Doch nicht nur aufgrund seiner Verletzung ist Kranich aktuell keine Option. „Es sind auch private Dinge dafür verantwortlich, über die ich nichts sagen kann“, erklärte Trainer Oliver Zapel auf Nachfrage. „Im Moment ist bei ihm an Fußball nicht zu denken, es gehen andere Dinge vor. Wir versuchen ihn zu unterstützten. Ob er in einem der noch sieben ausstehenden Partien dabei sein kann, ist fraglich. Kemo bekommt von uns aber alle Zeit der Welt, um seine privaten Dinge zu Regeln.“

Die Offensive ist allerdings ohnehin nicht die Achillesferse der Stormarner. In der Partie bei Mitaufsteiger Eintracht Norderstedt (zuletzt acht Partien ohne Niederlage) kann Zapel nämlich auf Haris Huseni (Oberschenkelverhärtung) und Andre Kossowski (Nasenbeinbruch) zurückgreifen, die nach dem letzten Spiel auszufallen drohten. Beide können also ihren Beitrag dazu leisten, die Negativserie von 17 sieglosen Partien in Folge zu beenden.

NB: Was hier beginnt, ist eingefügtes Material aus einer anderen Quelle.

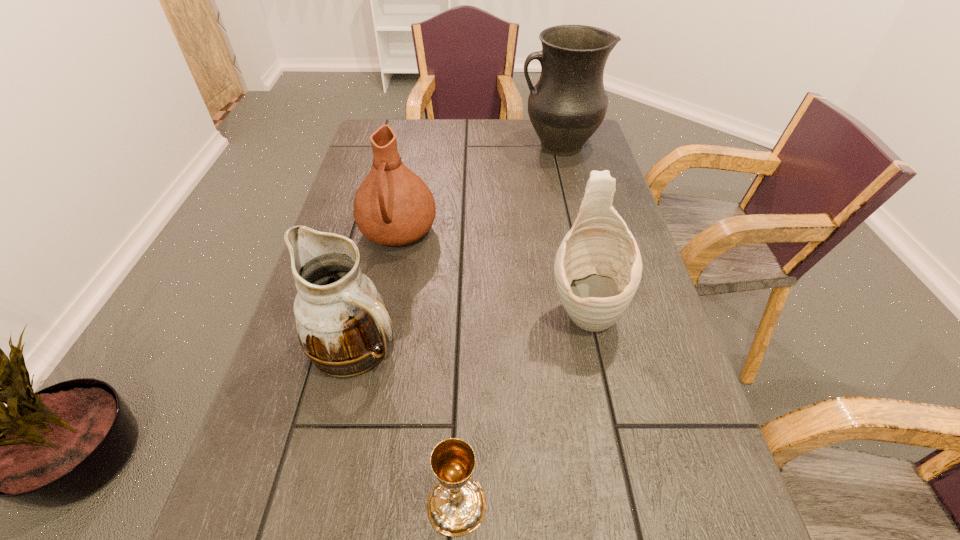
I want to click on object at the far right corner, so click(568, 104).

Find the location of a particular element. The height and width of the screenshot is (540, 960). vacant space at the far edge of the desktop is located at coordinates (442, 133).

At what (x,y) coordinates should I click in order to perform the action: click on vacant space at the left edge. Please return your answer as a coordinate pair (x, y). Looking at the image, I should click on (341, 211).

Find the location of a particular element. The image size is (960, 540). vacant region at the right edge of the desktop is located at coordinates (657, 428).

The width and height of the screenshot is (960, 540). Identify the location of blank area at the far left corner. (388, 120).

The height and width of the screenshot is (540, 960). In order to click on free space between the nearest object and the third nearest pitcher in this screenshot , I will do `click(427, 368)`.

You are a GUI agent. You are given a task and a screenshot of the screen. Output one action in this format:
    pyautogui.click(x=<x>, y=<y>)
    Task: Click on the vacant point located between the second farthest object and the farthest object
    This screenshot has width=960, height=540.
    Given the screenshot: What is the action you would take?
    pyautogui.click(x=478, y=189)

At what (x,y) coordinates should I click in order to perform the action: click on free space between the second farthest pitcher and the chalice. Please return your answer as a coordinate pair (x, y). Looking at the image, I should click on (427, 368).

Locate an element on the screen. The image size is (960, 540). unoccupied position between the farthest pitcher and the second farthest pitcher is located at coordinates (478, 189).

At what (x,y) coordinates should I click in order to perform the action: click on unoccupied position between the farthest object and the shortest object. Please return your answer as a coordinate pair (x, y). This screenshot has width=960, height=540. Looking at the image, I should click on (508, 325).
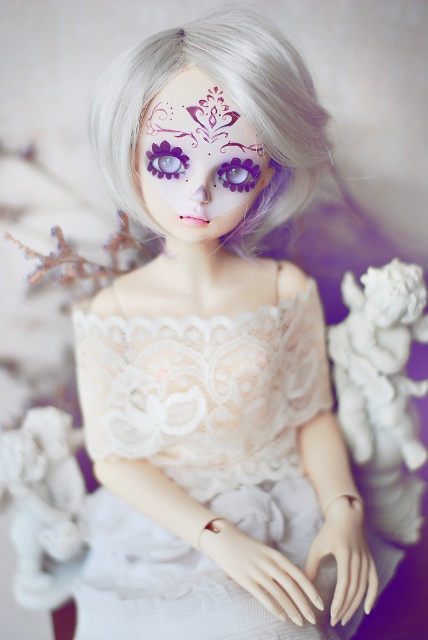
Can you confirm if lace fabric dress at center is thinner than purple matte eye at upper left?

No, lace fabric dress at center is not thinner than purple matte eye at upper left.

Is lace fabric dress at center closer to camera compared to purple matte eye at upper left?

Yes, it is.

The width and height of the screenshot is (428, 640). What do you see at coordinates (214, 406) in the screenshot?
I see `lace fabric dress at center` at bounding box center [214, 406].

Locate an element on the screen. The width and height of the screenshot is (428, 640). lace fabric dress at center is located at coordinates (214, 406).

Who is positioned more to the left, matte purple face at center or purple glossy eye at center?

matte purple face at center is more to the left.

Is point (199, 150) in front of point (234, 160)?

Yes, it is in front of point (234, 160).

The width and height of the screenshot is (428, 640). What are the coordinates of `matte purple face at center` in the screenshot? It's located at (198, 160).

Can you confirm if lace fabric dress at center is positioned below purple glossy eye at center?

Correct, lace fabric dress at center is located below purple glossy eye at center.

Identify the location of lace fabric dress at center. Image resolution: width=428 pixels, height=640 pixels. (214, 406).

Identify the location of lace fabric dress at center. (214, 406).

Identify the location of lace fabric dress at center. (214, 406).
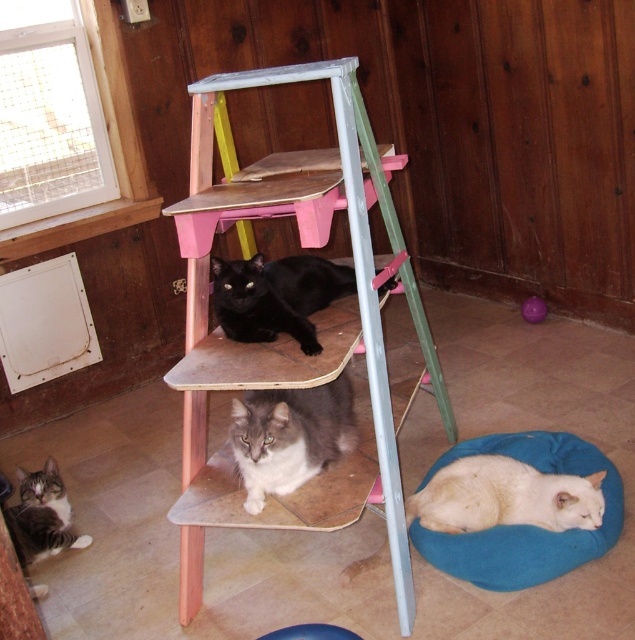
Is point (246, 515) in front of point (218, 276)?

Yes, point (246, 515) is closer to viewer.

Is point (204, 209) positioned behind point (337, 272)?

No.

Dazu werden die Eicheder aber ihre Abwehr stabilisieren müssen. Die ist die größte Baustelle des Tabellenschlusslichts. Allein in den vergangenen sechs Partien kassierten die Stormarner 22 Gegentore – mit insgesamt 64 Gegentreffern sind die Eicheder die „Schießbude“ der Liga. Wollen die Stormarner sich aus dem Keller arbeiten, muss hier der Hebel angesetzt werden. Zuletzt reichten gegen Goslar nicht einmal mehr vier eigene Treffer, um zu punkten. Das „Experiment“ einer Dreierkette brachte nicht die erhoffte Stabilität. Trotzdem denkt der SVE-Coach über einen zweiten Versuch nach. „Grundsätzlich ist das Experiment bei fünf Gegentoren natürlich nicht aufgegangen. Doch in der Offensive haben wir auch davon profitiert. Deshalb werden wir situativ entscheiden, was wir gegen Norderstedt tun werden“, so Zapel, dessen Elf im Hinspiel gegen den aktuellen Tabellenzehnten eine 4:6-Schlappe kassiert hatte. Anpfiff: Sonntag, 14 Uhr, Ochsenzoller Straße 58, 22848 Norderstedt.

Schiedsrichter: Sven Schlickmann (Ganderkesee).

Nicht dabei: Moritz Hinkelmann (Bänderriss im Sprunggelenk), Malte Buchholz (Urlaub), Kemo Kranich (Innenbandriss im Knie) sowie die Langzeitverletzten Dennis Wagner und Petrik Krajinovic; Fraglich: Malik Issahaku und Jakub Heidenreich (beide Magen- und Darmgrippe).

Voraussichtliche Aufstellung: Lucassen – Fischer, Jan-Ole Rienhoff, Issahaku (Marschner), Heidenreich – Koops, Baloki – Alassani, Maltzahn, Kossowski (Khalil) – Huseni.